It was as close as I’ll ever get to resembling Michael Phelps: Undergoing the complete removal of body hair, from the neck down, in preparation for a significant occurrence.
In the case of Phelps and other elite swimmers, shaving their arms, legs, backs, armpits and chests is a time-honored ritual in pursuit of the slightest edge in major international competition. The practice may be as much a psyche job as a physical benefit; former Olympic champion John Naber once explained it by recalling how comedian Steve Martin “used to say that he put a slice of baloney in his shoes before he performed to help him feel funny. Well, shaving helps you feel fast.”
Me? I was obliged to undergo a thorough depilation as an essential bit of readiness prior to open-heart surgery. The hospital orderly wielding electric clippers kept assuring me of the need to eliminate any bacteria that may cling to body hair. Anyway, since that pre-event pageantry—like a ribbon-cutting or breaking a bottle of champagne over a ship’s bow—occurred before the administration of anesthesia, it’s about all I remember about the whole process.
As my wife has noted, I emerged from the post-op fog repeatedly asking, “When are they going to do the surgery?”
By then, of course, I was hooked up to an IV drip, nasal oxygen prongs, blood-pressure cuff, bladder catheter and heart monitor, with a small plastic drainage tube protruding from my torso. And still there was some sense that the entire deal might have been a parlor trick, a sawing-the-woman-in-half illusion. I can’t say I ever was in any real pain. Some degree of post-operative discomfort and boredom, yes.
The team of surgeons—and let’s hear it for the best in modern medicine—had carved a four-inch opening in my sternum in order to fix a badly leaking aortic valve, then glued me back together, all in about three hours.

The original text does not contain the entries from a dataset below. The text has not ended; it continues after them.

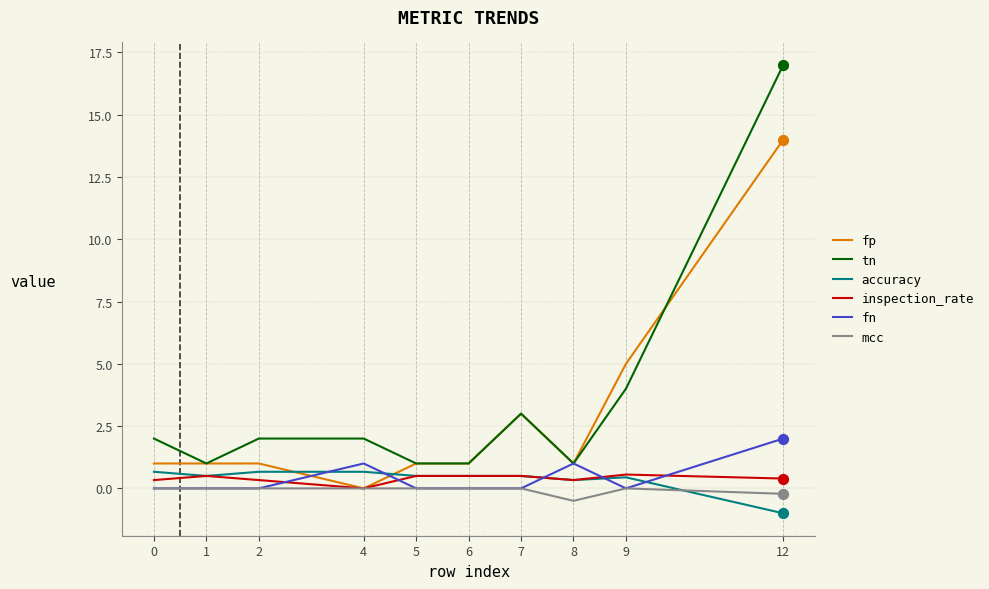

Is the value of inspection_rate at 1 greater than the value of fn at 0?

Yes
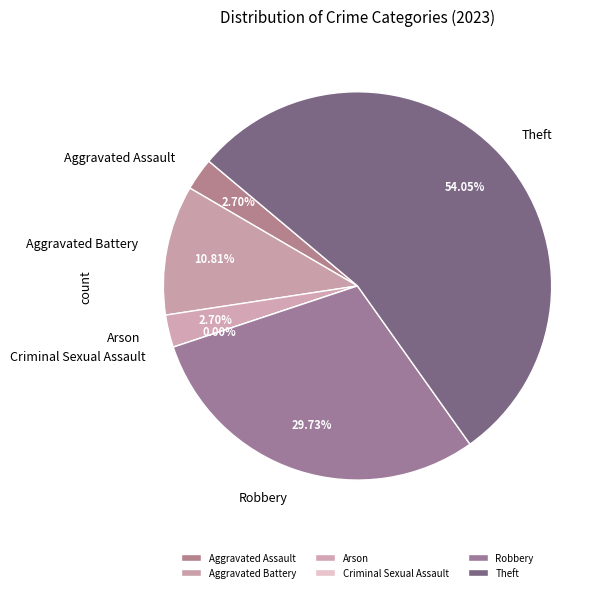

Is it true that Aggravated Assault is 8% of the pie?

False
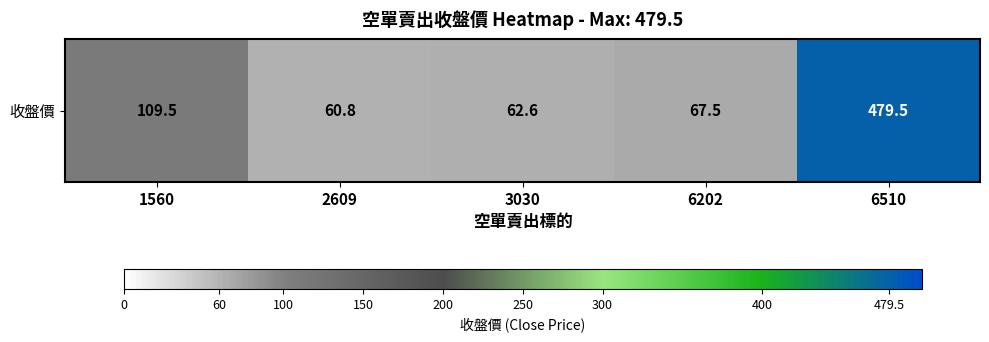

Is it true that the value at 3030 is 99.7?

False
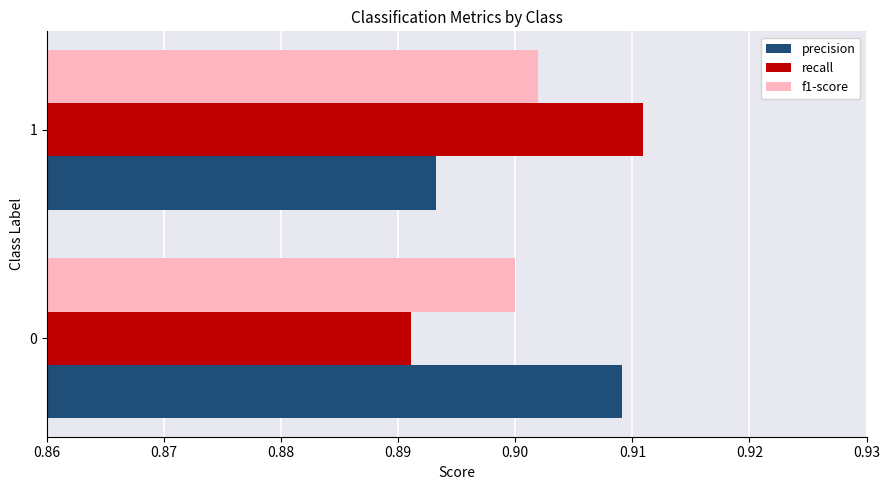

The value of f1-score at 0 is 0.9. True or false?

True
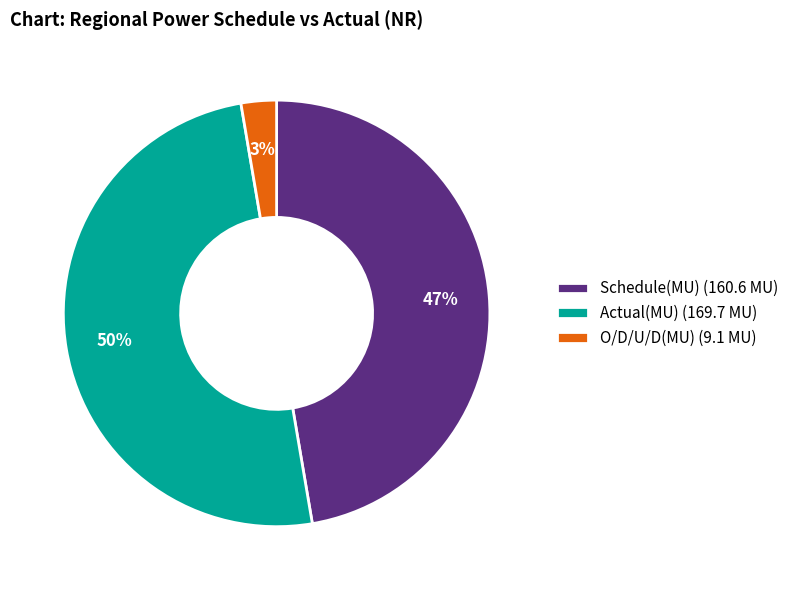

To the nearest percent, what is the combined percentage of O/D/U/D(MU) and Actual(MU)?

53%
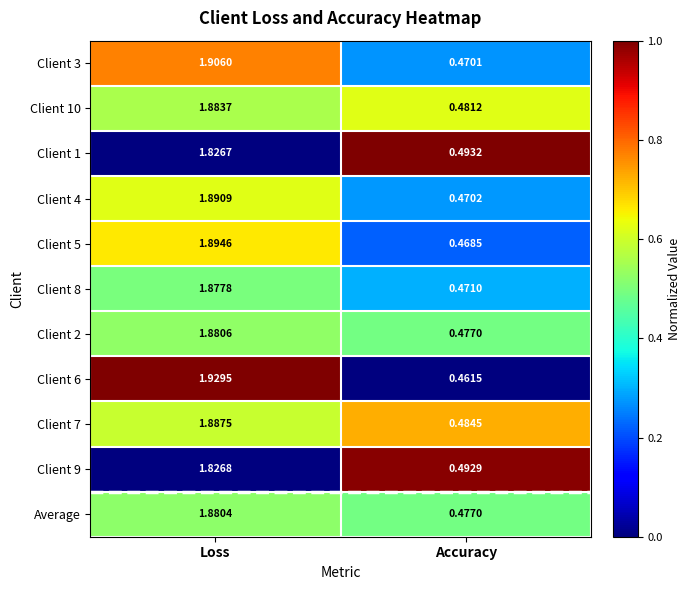

Is the value of Client 10 at Accuracy greater than the value of Client 7 at Loss?

No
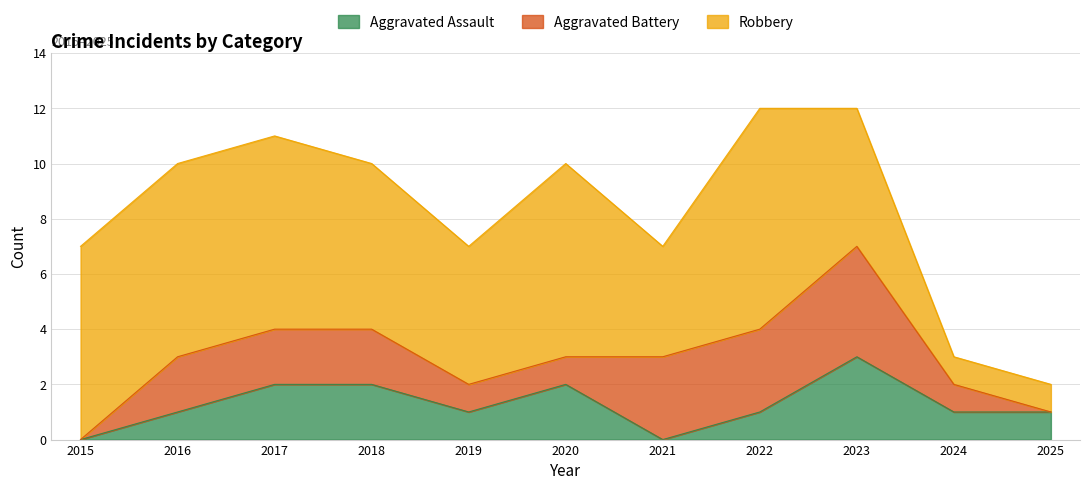

How many interior local valleys does the Aggravated Assault series have?

2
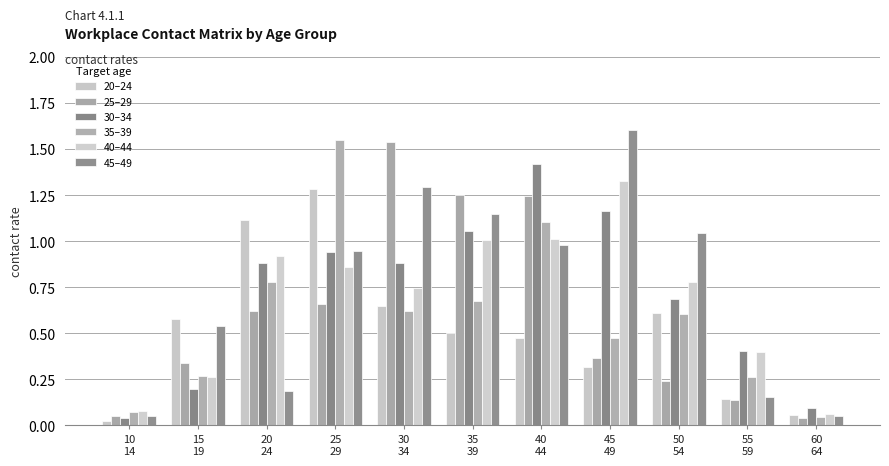

Rank the categories by 30–34 value from lowest to highest.

10
14, 60
64, 15
19, 55
59, 50
54, 30
34, 20
24, 25
29, 35
39, 45
49, 40
44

For the next few days, I was fed pills of various shapes, colors and functions—some to get rid of extra fluids, some to counter dehydration, some to insure against an irregular heartbeat, some to regulate cholesterol, maybe a couple of placebos, for all I know.
I suppose that people in my age bracket, almost three-quarters of a century without having shuffled off this mortal coil, have an increasing likelihood of such adventures. Body parts start to wear out, and it had been a year-and-a-half since my primary-care doctor, during a routine physical, detected a heart murmur. That led to a visit with a cardiologist and occasional monitoring of the situation—without any lifestyle changes—until the most recent round of tests precipitated the human equivalent of a service recall.
I was informed by my surgeon that the necessary repair would be accomplished via a “minimally invasive” procedure and that there was only a one percent chance I wouldn’t make it through. Just in case, though, my wife lined up two Broadway plays and a ballet the week before surgery. The kind of things you can’t take with you.
It turned out there was no rush for such unrestricted leisure. Hours after surgery, I was walking the hospital halls. Four days after the valve job, I was sent home. Ten days on, my cardiologist said that four—maybe five—weeks hence, I could expect to resume my daily morning runs.
Meanwhile, there was a lot of paperwork involved. Too many afternoon naps. Some bad jokes about male chauvinism now that my replacement part is the valve of a pig. But, all in all, it was just another episode in the continuing saga of advanced maturity.
The hairs have grown back, by the way. But don’t worry; nobody is going to see me in a swimming pool, much less a Speedo.